Siempre he creído en la sabiduría que subyace bajo muchos chistes populares. Uno que escuché hace veinte años narraba el regreso de Fidel Castro a la tierra tras medio siglo en el más allá. Caminando por una Habana reverdecida, constata con asombro que nadie lo reconoce y, peor aún, que nadie lo conoce ni de oídas. Acude entonces a la biblioteca y consulta la enciclopedia. Efectivamente, allí está:
Castro, Fidel: Dictador cubano que vivió durante la Era de los Van Van. (Ver Van Van).
Morirse a plazos y no al contado tiene efectos secundarios, daños colaterales. El que nos abrumaba sin compasión con discursos de ocho horas por el placer de escucharse a sí mismo, balbucea incoherencias ahora cuando le conceden unos minutos de cámara. Al dueño de la palabra le han escamoteado el espacio para sus reflexiones desde que atacó a Deng Xiaoping, arquitecto del neocapitalismo chino. Desde entonces, apenas ha susurrado algunas incoherencias por escrito sobre el yoga y la moringa. Y sufre en vida la suerte de Mao: Raúl Castro implementa en su nombre las políticas que él siempre aborreció.

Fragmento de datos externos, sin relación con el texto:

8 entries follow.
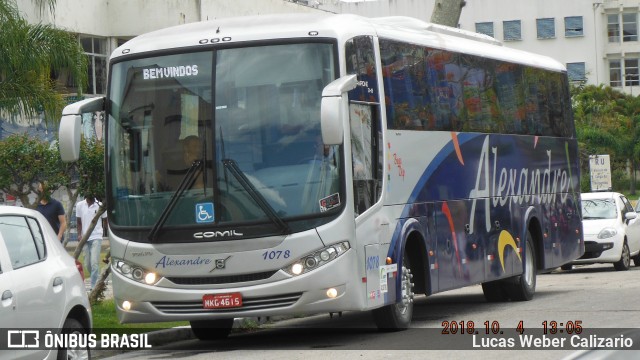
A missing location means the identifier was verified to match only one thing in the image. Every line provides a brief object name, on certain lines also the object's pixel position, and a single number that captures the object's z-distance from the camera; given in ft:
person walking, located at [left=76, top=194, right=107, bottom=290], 70.90
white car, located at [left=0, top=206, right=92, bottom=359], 30.63
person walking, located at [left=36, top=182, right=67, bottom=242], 63.52
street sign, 143.64
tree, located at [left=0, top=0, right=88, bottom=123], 60.29
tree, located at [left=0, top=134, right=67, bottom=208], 54.65
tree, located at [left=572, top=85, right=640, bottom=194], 237.66
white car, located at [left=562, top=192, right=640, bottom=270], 93.45
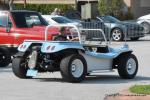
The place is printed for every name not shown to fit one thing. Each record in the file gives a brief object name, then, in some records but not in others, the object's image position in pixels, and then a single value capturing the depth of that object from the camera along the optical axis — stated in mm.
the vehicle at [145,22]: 38656
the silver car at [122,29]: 32219
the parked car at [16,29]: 19828
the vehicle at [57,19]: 29016
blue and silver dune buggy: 14539
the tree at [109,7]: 45125
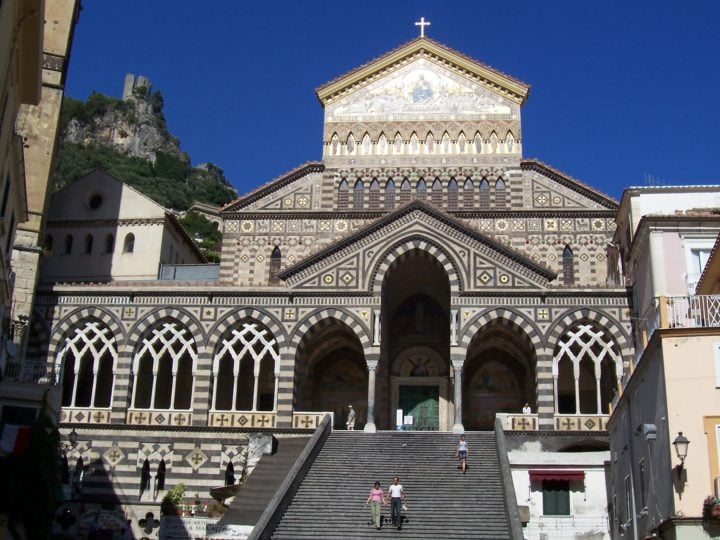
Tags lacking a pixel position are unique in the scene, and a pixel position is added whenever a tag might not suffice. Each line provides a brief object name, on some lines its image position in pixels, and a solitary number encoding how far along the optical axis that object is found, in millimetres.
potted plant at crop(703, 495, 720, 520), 18375
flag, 24688
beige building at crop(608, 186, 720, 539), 19203
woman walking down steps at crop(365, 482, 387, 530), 24750
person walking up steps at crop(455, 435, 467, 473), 29125
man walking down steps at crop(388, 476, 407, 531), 24719
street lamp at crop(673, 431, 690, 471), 18938
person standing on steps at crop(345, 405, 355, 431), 36438
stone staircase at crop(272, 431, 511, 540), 24734
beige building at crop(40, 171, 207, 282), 43625
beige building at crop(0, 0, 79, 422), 19969
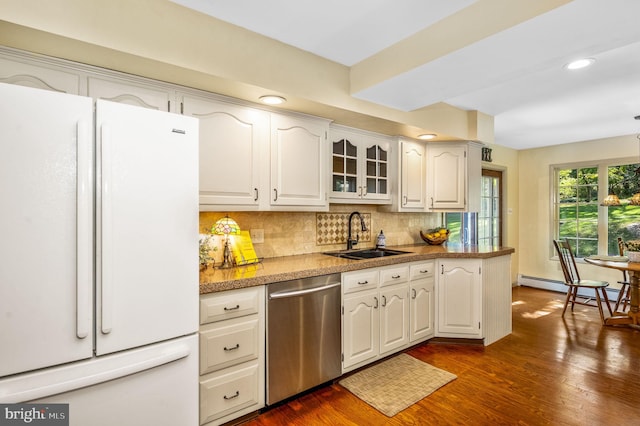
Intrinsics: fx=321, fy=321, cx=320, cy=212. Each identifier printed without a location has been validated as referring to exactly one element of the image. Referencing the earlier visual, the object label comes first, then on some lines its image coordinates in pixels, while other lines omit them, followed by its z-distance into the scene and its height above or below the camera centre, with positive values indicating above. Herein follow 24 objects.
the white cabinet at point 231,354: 1.83 -0.83
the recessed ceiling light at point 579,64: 2.42 +1.17
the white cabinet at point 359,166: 3.01 +0.49
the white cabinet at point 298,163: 2.51 +0.43
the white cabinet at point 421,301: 2.98 -0.82
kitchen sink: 3.14 -0.38
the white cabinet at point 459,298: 3.15 -0.83
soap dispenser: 3.45 -0.28
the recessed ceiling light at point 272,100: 2.27 +0.84
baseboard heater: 4.89 -1.20
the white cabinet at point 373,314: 2.49 -0.82
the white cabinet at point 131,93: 1.79 +0.72
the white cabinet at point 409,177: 3.46 +0.42
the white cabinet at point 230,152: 2.15 +0.45
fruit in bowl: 3.85 -0.25
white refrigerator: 1.20 -0.18
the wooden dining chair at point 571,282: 4.02 -0.88
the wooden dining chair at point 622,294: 4.22 -1.07
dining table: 3.68 -0.95
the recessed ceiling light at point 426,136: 3.41 +0.86
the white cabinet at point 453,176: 3.68 +0.45
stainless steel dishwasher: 2.08 -0.82
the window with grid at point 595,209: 4.79 +0.10
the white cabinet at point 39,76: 1.58 +0.72
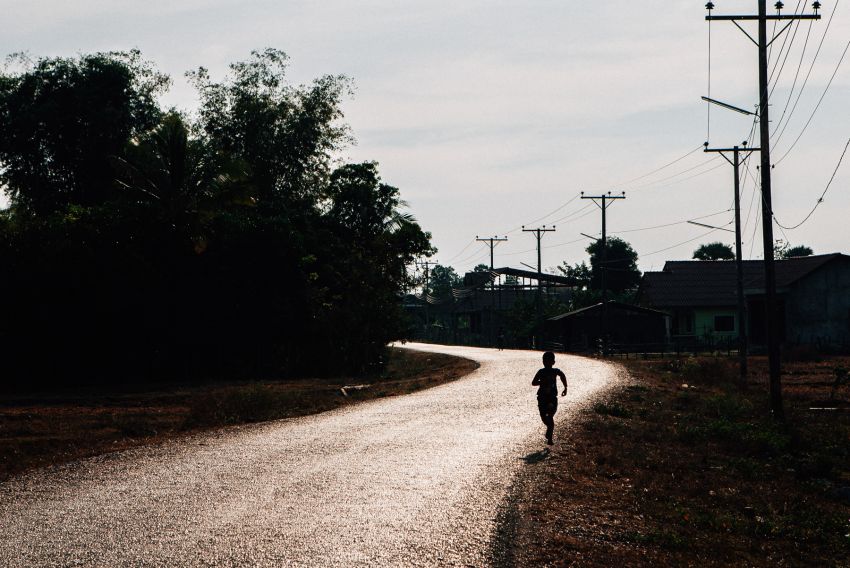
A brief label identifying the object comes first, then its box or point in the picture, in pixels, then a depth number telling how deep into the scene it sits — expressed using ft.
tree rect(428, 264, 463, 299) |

El que ha sido durante años el acontecimiento más esperado por el exilio, es ya una noticia intrascendente, “una noticia / encapsulada entre dos comerciales / de Pepsi y Tylenol”, como reza el poema de Jesús J. Barquet. Aunque enarbole el periódico del día para demostrar su existencia, aunque no se haya hecho pública la noticia, ni hayan exhibido el féretro en la Plaza de la Revolución, el Comandante está en un error. Ha muerto lentamente de intrascendencia aunque hayan olvidado retirar su cadáver.